*What is needed*
Nothing in the data should change when you return it, but leave the pictures out.

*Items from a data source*
━━━━━━━━
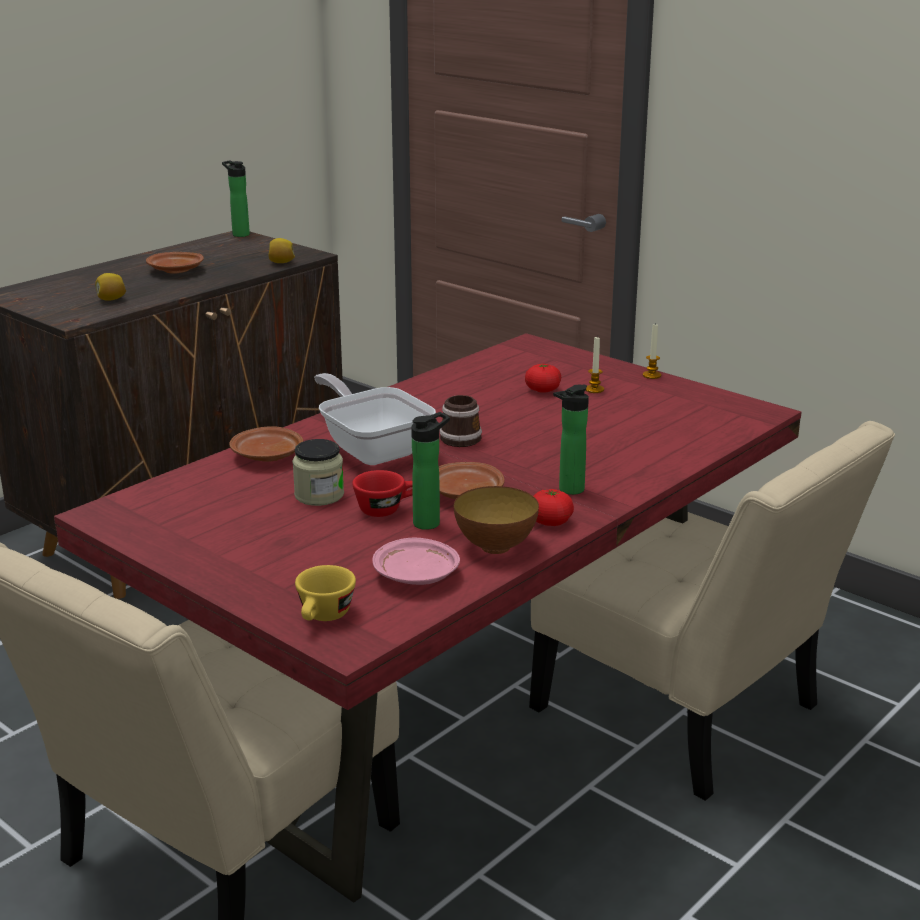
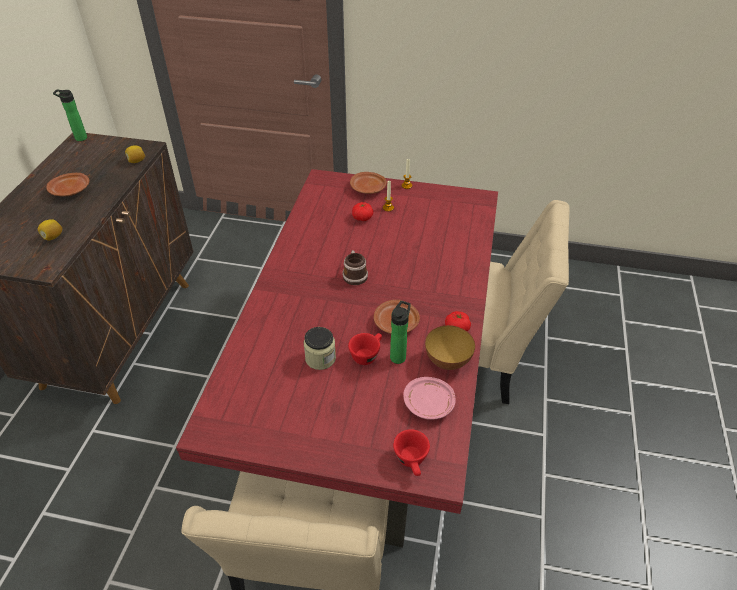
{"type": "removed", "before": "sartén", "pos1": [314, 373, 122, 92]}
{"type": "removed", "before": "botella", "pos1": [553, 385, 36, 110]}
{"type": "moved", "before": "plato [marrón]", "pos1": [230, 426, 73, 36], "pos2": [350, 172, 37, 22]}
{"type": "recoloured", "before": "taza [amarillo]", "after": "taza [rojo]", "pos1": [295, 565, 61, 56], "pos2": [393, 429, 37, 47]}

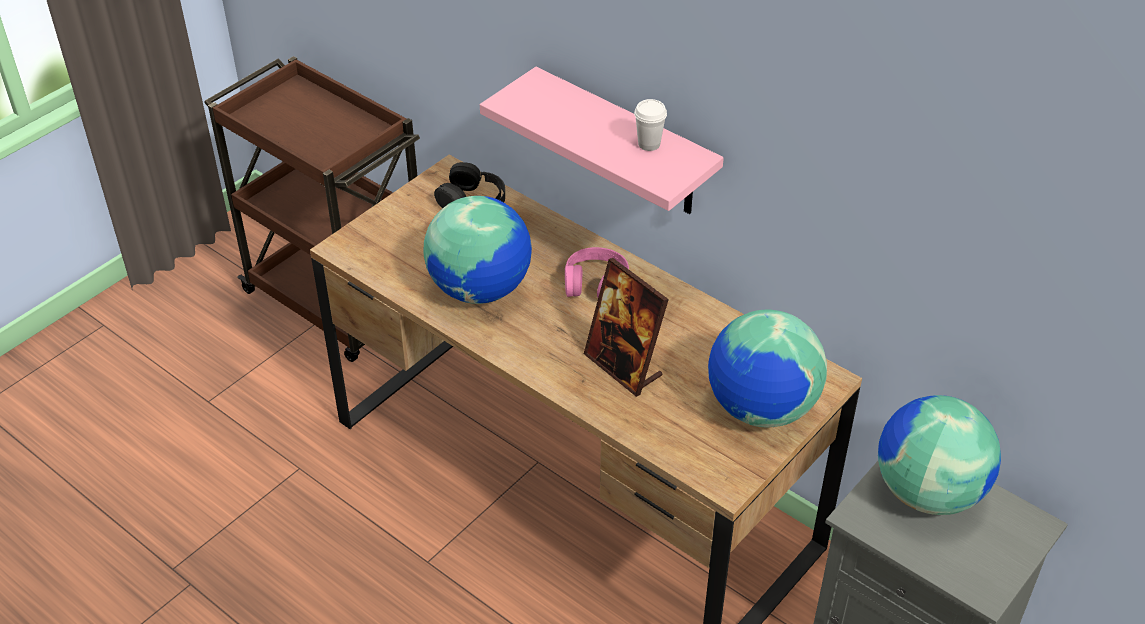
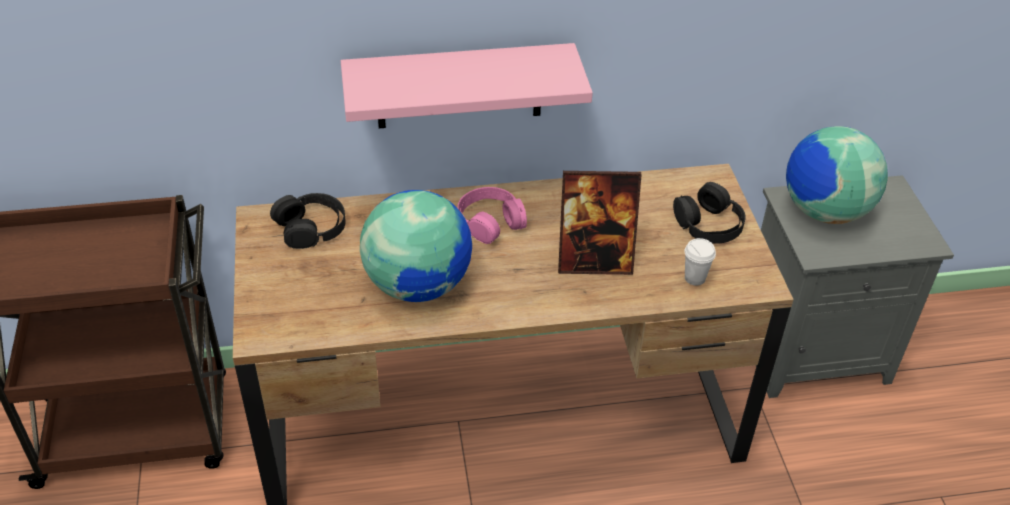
{"type": "moved", "before": "taza [blanco]", "pos1": [634, 99, 33, 52], "pos2": [684, 238, 32, 48]}
{"type": "replaced", "before": "globo terráqueo", "after": "auriculares [negro]", "pos1": [708, 310, 119, 117], "pos2": [673, 182, 73, 62]}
━━━━━━━━
*Answer below*
{"type": "removed", "before": "sartén", "pos1": [314, 373, 122, 92]}
{"type": "removed", "before": "botella", "pos1": [553, 385, 36, 110]}
{"type": "moved", "before": "plato [marrón]", "pos1": [230, 426, 73, 36], "pos2": [350, 172, 37, 22]}
{"type": "recoloured", "before": "taza [amarillo]", "after": "taza [rojo]", "pos1": [295, 565, 61, 56], "pos2": [393, 429, 37, 47]}

{"type": "moved", "before": "taza [blanco]", "pos1": [634, 99, 33, 52], "pos2": [684, 238, 32, 48]}
{"type": "replaced", "before": "globo terráqueo", "after": "auriculares [negro]", "pos1": [708, 310, 119, 117], "pos2": [673, 182, 73, 62]}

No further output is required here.